# The task
Copy out the records once more, from their beginning through the line containing "245L55 250H61L69 246L68", with both ends included and the pictures omitted.

Begin

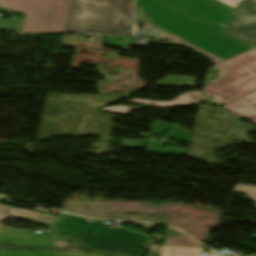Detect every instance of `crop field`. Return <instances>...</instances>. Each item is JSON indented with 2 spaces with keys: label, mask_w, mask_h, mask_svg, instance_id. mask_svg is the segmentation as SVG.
<instances>
[{
  "label": "crop field",
  "mask_w": 256,
  "mask_h": 256,
  "mask_svg": "<svg viewBox=\"0 0 256 256\" xmlns=\"http://www.w3.org/2000/svg\"><path fill=\"white\" fill-rule=\"evenodd\" d=\"M54 245L55 250H61L69 246L68 243H66L65 241H54Z\"/></svg>",
  "instance_id": "23"
},
{
  "label": "crop field",
  "mask_w": 256,
  "mask_h": 256,
  "mask_svg": "<svg viewBox=\"0 0 256 256\" xmlns=\"http://www.w3.org/2000/svg\"><path fill=\"white\" fill-rule=\"evenodd\" d=\"M226 109L256 124V107L244 100H238L225 105Z\"/></svg>",
  "instance_id": "9"
},
{
  "label": "crop field",
  "mask_w": 256,
  "mask_h": 256,
  "mask_svg": "<svg viewBox=\"0 0 256 256\" xmlns=\"http://www.w3.org/2000/svg\"><path fill=\"white\" fill-rule=\"evenodd\" d=\"M10 206L0 204V220L7 219L9 215ZM1 228V224H0Z\"/></svg>",
  "instance_id": "19"
},
{
  "label": "crop field",
  "mask_w": 256,
  "mask_h": 256,
  "mask_svg": "<svg viewBox=\"0 0 256 256\" xmlns=\"http://www.w3.org/2000/svg\"><path fill=\"white\" fill-rule=\"evenodd\" d=\"M15 24L16 21L13 19H0V28H9L14 30Z\"/></svg>",
  "instance_id": "18"
},
{
  "label": "crop field",
  "mask_w": 256,
  "mask_h": 256,
  "mask_svg": "<svg viewBox=\"0 0 256 256\" xmlns=\"http://www.w3.org/2000/svg\"><path fill=\"white\" fill-rule=\"evenodd\" d=\"M55 254H82L78 248H71L62 252H55Z\"/></svg>",
  "instance_id": "22"
},
{
  "label": "crop field",
  "mask_w": 256,
  "mask_h": 256,
  "mask_svg": "<svg viewBox=\"0 0 256 256\" xmlns=\"http://www.w3.org/2000/svg\"><path fill=\"white\" fill-rule=\"evenodd\" d=\"M132 0H72L65 32L118 34L131 29Z\"/></svg>",
  "instance_id": "3"
},
{
  "label": "crop field",
  "mask_w": 256,
  "mask_h": 256,
  "mask_svg": "<svg viewBox=\"0 0 256 256\" xmlns=\"http://www.w3.org/2000/svg\"><path fill=\"white\" fill-rule=\"evenodd\" d=\"M201 96H202V93L188 92L168 102H152V103H155L152 106L171 107V106H177V105L199 104L201 100ZM131 102L148 104L151 101L133 99ZM142 107H149V106H142ZM138 108H141V107H138ZM134 109L136 108L118 106V107H106L100 110L127 115L130 111Z\"/></svg>",
  "instance_id": "8"
},
{
  "label": "crop field",
  "mask_w": 256,
  "mask_h": 256,
  "mask_svg": "<svg viewBox=\"0 0 256 256\" xmlns=\"http://www.w3.org/2000/svg\"><path fill=\"white\" fill-rule=\"evenodd\" d=\"M226 32L256 45V8L239 4Z\"/></svg>",
  "instance_id": "6"
},
{
  "label": "crop field",
  "mask_w": 256,
  "mask_h": 256,
  "mask_svg": "<svg viewBox=\"0 0 256 256\" xmlns=\"http://www.w3.org/2000/svg\"><path fill=\"white\" fill-rule=\"evenodd\" d=\"M250 237L256 238V234H254V235H251Z\"/></svg>",
  "instance_id": "28"
},
{
  "label": "crop field",
  "mask_w": 256,
  "mask_h": 256,
  "mask_svg": "<svg viewBox=\"0 0 256 256\" xmlns=\"http://www.w3.org/2000/svg\"><path fill=\"white\" fill-rule=\"evenodd\" d=\"M106 43L111 44V45H115V46H119V47L124 48V49L127 50L126 42L118 41L117 37H115V36L107 35Z\"/></svg>",
  "instance_id": "17"
},
{
  "label": "crop field",
  "mask_w": 256,
  "mask_h": 256,
  "mask_svg": "<svg viewBox=\"0 0 256 256\" xmlns=\"http://www.w3.org/2000/svg\"><path fill=\"white\" fill-rule=\"evenodd\" d=\"M170 126L172 125H169L167 123H164V122H159V121H154L153 124H152V129H153V132L151 134H149L148 136H151L155 133L161 135L163 134L164 131H166Z\"/></svg>",
  "instance_id": "15"
},
{
  "label": "crop field",
  "mask_w": 256,
  "mask_h": 256,
  "mask_svg": "<svg viewBox=\"0 0 256 256\" xmlns=\"http://www.w3.org/2000/svg\"><path fill=\"white\" fill-rule=\"evenodd\" d=\"M241 4L256 7V0H244L241 2Z\"/></svg>",
  "instance_id": "25"
},
{
  "label": "crop field",
  "mask_w": 256,
  "mask_h": 256,
  "mask_svg": "<svg viewBox=\"0 0 256 256\" xmlns=\"http://www.w3.org/2000/svg\"><path fill=\"white\" fill-rule=\"evenodd\" d=\"M203 248L164 246L161 256H201Z\"/></svg>",
  "instance_id": "11"
},
{
  "label": "crop field",
  "mask_w": 256,
  "mask_h": 256,
  "mask_svg": "<svg viewBox=\"0 0 256 256\" xmlns=\"http://www.w3.org/2000/svg\"><path fill=\"white\" fill-rule=\"evenodd\" d=\"M144 143L142 140L124 141L123 147H143Z\"/></svg>",
  "instance_id": "20"
},
{
  "label": "crop field",
  "mask_w": 256,
  "mask_h": 256,
  "mask_svg": "<svg viewBox=\"0 0 256 256\" xmlns=\"http://www.w3.org/2000/svg\"><path fill=\"white\" fill-rule=\"evenodd\" d=\"M55 256H120V255L111 254V255H55Z\"/></svg>",
  "instance_id": "26"
},
{
  "label": "crop field",
  "mask_w": 256,
  "mask_h": 256,
  "mask_svg": "<svg viewBox=\"0 0 256 256\" xmlns=\"http://www.w3.org/2000/svg\"><path fill=\"white\" fill-rule=\"evenodd\" d=\"M243 99L252 103V104H254V105H256V92L247 96V97H245V98H243Z\"/></svg>",
  "instance_id": "24"
},
{
  "label": "crop field",
  "mask_w": 256,
  "mask_h": 256,
  "mask_svg": "<svg viewBox=\"0 0 256 256\" xmlns=\"http://www.w3.org/2000/svg\"><path fill=\"white\" fill-rule=\"evenodd\" d=\"M233 12L214 0H135L144 34L184 44L214 65L255 47L224 34Z\"/></svg>",
  "instance_id": "1"
},
{
  "label": "crop field",
  "mask_w": 256,
  "mask_h": 256,
  "mask_svg": "<svg viewBox=\"0 0 256 256\" xmlns=\"http://www.w3.org/2000/svg\"><path fill=\"white\" fill-rule=\"evenodd\" d=\"M31 231L0 232V245L49 247L52 249L50 236L30 235ZM50 239V240H47Z\"/></svg>",
  "instance_id": "7"
},
{
  "label": "crop field",
  "mask_w": 256,
  "mask_h": 256,
  "mask_svg": "<svg viewBox=\"0 0 256 256\" xmlns=\"http://www.w3.org/2000/svg\"><path fill=\"white\" fill-rule=\"evenodd\" d=\"M168 77H175L177 79H162L156 82V85H173V86H191L194 77H181V76H168ZM187 82L191 84H187Z\"/></svg>",
  "instance_id": "13"
},
{
  "label": "crop field",
  "mask_w": 256,
  "mask_h": 256,
  "mask_svg": "<svg viewBox=\"0 0 256 256\" xmlns=\"http://www.w3.org/2000/svg\"><path fill=\"white\" fill-rule=\"evenodd\" d=\"M189 131L181 128L177 125L172 126L166 133L165 135L170 136L172 138L178 139L180 141L184 140L186 142H190V137H189Z\"/></svg>",
  "instance_id": "14"
},
{
  "label": "crop field",
  "mask_w": 256,
  "mask_h": 256,
  "mask_svg": "<svg viewBox=\"0 0 256 256\" xmlns=\"http://www.w3.org/2000/svg\"><path fill=\"white\" fill-rule=\"evenodd\" d=\"M233 9H235L237 3L240 1V0H217Z\"/></svg>",
  "instance_id": "21"
},
{
  "label": "crop field",
  "mask_w": 256,
  "mask_h": 256,
  "mask_svg": "<svg viewBox=\"0 0 256 256\" xmlns=\"http://www.w3.org/2000/svg\"><path fill=\"white\" fill-rule=\"evenodd\" d=\"M0 256H53L47 249H24L0 247Z\"/></svg>",
  "instance_id": "10"
},
{
  "label": "crop field",
  "mask_w": 256,
  "mask_h": 256,
  "mask_svg": "<svg viewBox=\"0 0 256 256\" xmlns=\"http://www.w3.org/2000/svg\"><path fill=\"white\" fill-rule=\"evenodd\" d=\"M71 0H0V10L28 15L19 20V32L40 34L63 32Z\"/></svg>",
  "instance_id": "5"
},
{
  "label": "crop field",
  "mask_w": 256,
  "mask_h": 256,
  "mask_svg": "<svg viewBox=\"0 0 256 256\" xmlns=\"http://www.w3.org/2000/svg\"><path fill=\"white\" fill-rule=\"evenodd\" d=\"M216 66L220 75L203 94L219 98L220 106L256 91V47Z\"/></svg>",
  "instance_id": "4"
},
{
  "label": "crop field",
  "mask_w": 256,
  "mask_h": 256,
  "mask_svg": "<svg viewBox=\"0 0 256 256\" xmlns=\"http://www.w3.org/2000/svg\"><path fill=\"white\" fill-rule=\"evenodd\" d=\"M103 223L99 220L88 222L77 216H61L55 226L58 233L83 240L84 247L96 248L103 253L117 252L125 256H140L148 240L147 235L125 229H109Z\"/></svg>",
  "instance_id": "2"
},
{
  "label": "crop field",
  "mask_w": 256,
  "mask_h": 256,
  "mask_svg": "<svg viewBox=\"0 0 256 256\" xmlns=\"http://www.w3.org/2000/svg\"><path fill=\"white\" fill-rule=\"evenodd\" d=\"M211 256H219V255H217V254L214 253V254H212Z\"/></svg>",
  "instance_id": "29"
},
{
  "label": "crop field",
  "mask_w": 256,
  "mask_h": 256,
  "mask_svg": "<svg viewBox=\"0 0 256 256\" xmlns=\"http://www.w3.org/2000/svg\"><path fill=\"white\" fill-rule=\"evenodd\" d=\"M2 229H15V228H11V227H3Z\"/></svg>",
  "instance_id": "27"
},
{
  "label": "crop field",
  "mask_w": 256,
  "mask_h": 256,
  "mask_svg": "<svg viewBox=\"0 0 256 256\" xmlns=\"http://www.w3.org/2000/svg\"><path fill=\"white\" fill-rule=\"evenodd\" d=\"M163 143H155L148 141V152L151 153H158V154H167V155H183L186 153L187 150L185 149H168V148H161Z\"/></svg>",
  "instance_id": "12"
},
{
  "label": "crop field",
  "mask_w": 256,
  "mask_h": 256,
  "mask_svg": "<svg viewBox=\"0 0 256 256\" xmlns=\"http://www.w3.org/2000/svg\"><path fill=\"white\" fill-rule=\"evenodd\" d=\"M234 191L246 192L250 199L256 201V187L235 185Z\"/></svg>",
  "instance_id": "16"
}]
</instances>
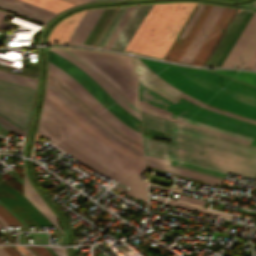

End

# Answer to the problem
Detect every instance of `crop field`. Return <instances>...</instances>. Each item is JSON indented with 2 spaces with keys: label, mask_w, mask_h, mask_svg, instance_id. mask_svg is the segmentation as SVG.
<instances>
[{
  "label": "crop field",
  "mask_w": 256,
  "mask_h": 256,
  "mask_svg": "<svg viewBox=\"0 0 256 256\" xmlns=\"http://www.w3.org/2000/svg\"><path fill=\"white\" fill-rule=\"evenodd\" d=\"M54 245L55 250H61L69 246L68 243H66L65 241H54Z\"/></svg>",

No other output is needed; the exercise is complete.